When your doctor says he feels ineffective, HE'S RIGHT.
December 11, 2010 3:48 PM   Subscribe

Help me find a good sleep doctor in NYC, please?

I'm fatigued! It's very sad. I fall asleep fairly easily, never nap, fall back asleep pretty easily whenever I wake up in the night (as I am wont to do), but still, way more tired and ineffective than I ought to be. I did a sleep study which showed that I have lots of brief awakenings but no sleep apnea, though there remains the possibility that my fatigue is caused by non-sleep-related issues.

The sleep doctor I'm currently seeing is driving me nuts. He has me on a cognitive behavioral therapy program that has a bunch of factors but ultimately centers around the idea of sleep deprivation as a way to condense sleep, leading up to re-expanding time spent in bed once the sleep is less broken up. He's the doc, not me, so sure, I'm willing to give it a try.

Problem is, this doctor is having me come in once every few weeks, and when I come in, instead spending twenty minutes to discuss where I'm at and whether/how I need to change my behaviors to move along in this project, he spends two hours going on and on about how I need my head in the right place for this, and it's probably largely caused by my purported anxiety, and he needs me to trust him and take a leap of faith and believe in this, he wants to persuade me and feels like I remain unpersuaded, he keeps asking me why I think I'm tired and then gets frustrated with me when I reiterate that I'm here seeing him because I don't know and am seeking help from a professional OMFG, and I'm too negative and argue too much and woe woe woe thus I make him feel ineffective.

To be fair, yes, I'm cranky and I do tell him how I'm reacting to the various behavior changes he's instructing me to make - because he asks me! and because, surprise surprise, restricted sleep leaves me even more exhausted and cranky than usual. As expected. As he warned me would happen. He says most people find this difficult at first. Reasonably. So why is he taking it so personally when I do?

Anyways. When I went in last time (which was my second time with him), I interrupted him to ultimately say: "Let me blunt for a moment here. I'm not interested in my feelings. I'm not interested in your feelings. I'm not interested in being persuaded - like I told you, you don't have to persuade me of this! I'm already willing to give it a real try! I just want you to give me my homework, discuss progress, and let's move this thing along. If you're more interested in talk therapy, this office is not a good fit for me, no hard feelings, and I'll just go somewhere else. Just let me know."

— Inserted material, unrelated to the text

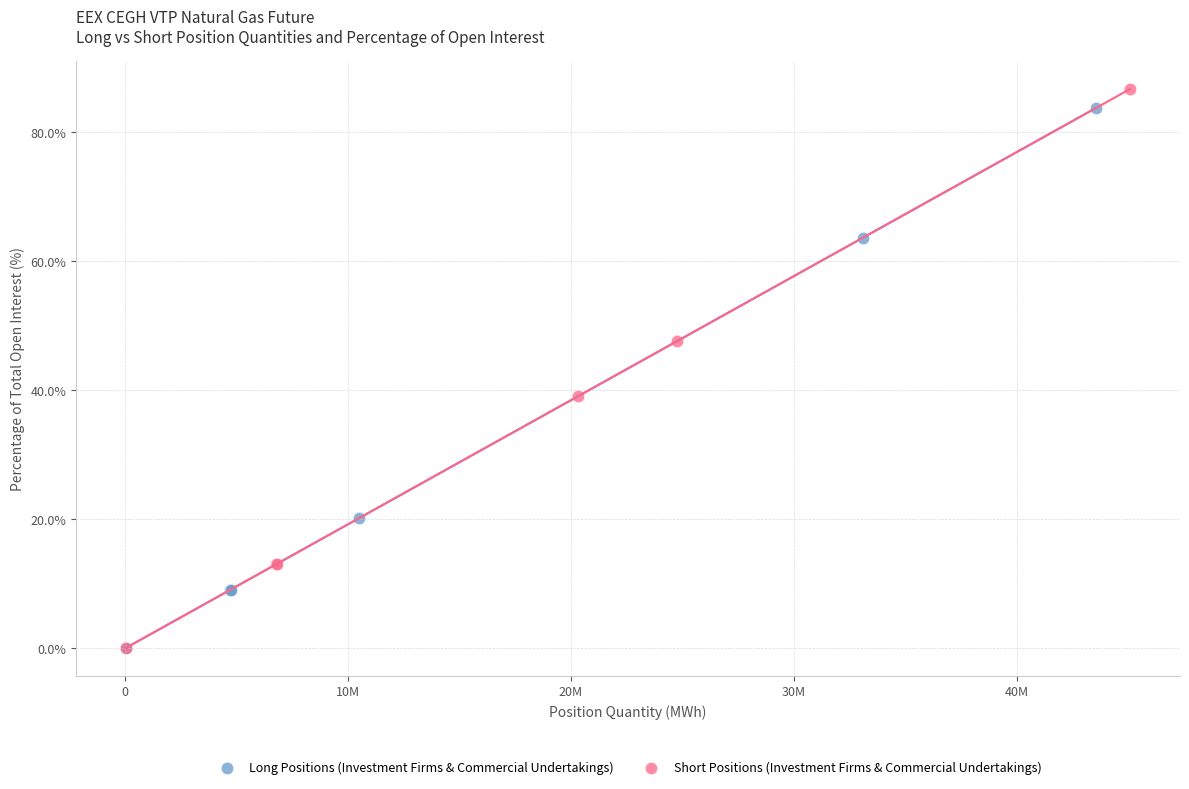

Which series has the largest Y range (max minus min)?

Short Positions (Investment Firms & Commercial Undertakings)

He finally shut up at that point and started getting to the damn point, and then, just like our last appointment, he brought in a second doctor whose job seems to be reiterating what he just said but in a more accusatory tone.

I'm fed up. I do want to feel less tired, and I'm willing to test sleep as the likely problem first, and I'm even willing to go through the painful experience of this sleep reduction thing if that's the way to do it. But I am entirely unwilling to spend hours talking about my feelings with some dude when that's really, really not what I signed up for, and he's just going to take them personally and get offended by them anyway.

TL;DR - Can you recommend a sleep doctor in NYC who is efficient, rational, straightforward, and more interested in concrete advice than in spending hours on rambly bullshit?
posted by Eshkol to Health & Fitness (3 answers total) 3 users marked this as a favorite
 
I saw Dr Liberatore at Lexington ENT. She was very practical and very nice.

http://lexingtonent.com/sleepservices.html
posted by merocet at 5:20 PM on December 11, 2010


Ooops link
posted by merocet at 5:21 PM on December 11, 2010


Dr. Burschtin was pretty practical and straightforward when he treated me in early 2010. The one thing I didn't appreciate at first was that he declined to prescribe medication for an involuntary muscle movement I was having during sleep. Instead, he said that we needed to wait and treat the sleep apnea first. Now, I appreciate his approach: I don't need medication for the muscle movements now (they were a result of the sleep apnea not a separate thing).

So, yeah, hopefully he's not the one attempting to talk you to death.